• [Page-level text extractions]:

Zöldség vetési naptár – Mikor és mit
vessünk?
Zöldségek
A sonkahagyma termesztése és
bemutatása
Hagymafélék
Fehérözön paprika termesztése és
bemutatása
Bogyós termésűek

• [INSTRUCTIONS FOR THE TASK]:
From the line that contains "Hagymafélék" through the final line of the entries above, every line must be reproduced exactly and nothing more.

• [ANSWER TO THIS PROBLEM]:
Hagymafélék
Fehérözön paprika termesztése és
bemutatása
Bogyós termésűek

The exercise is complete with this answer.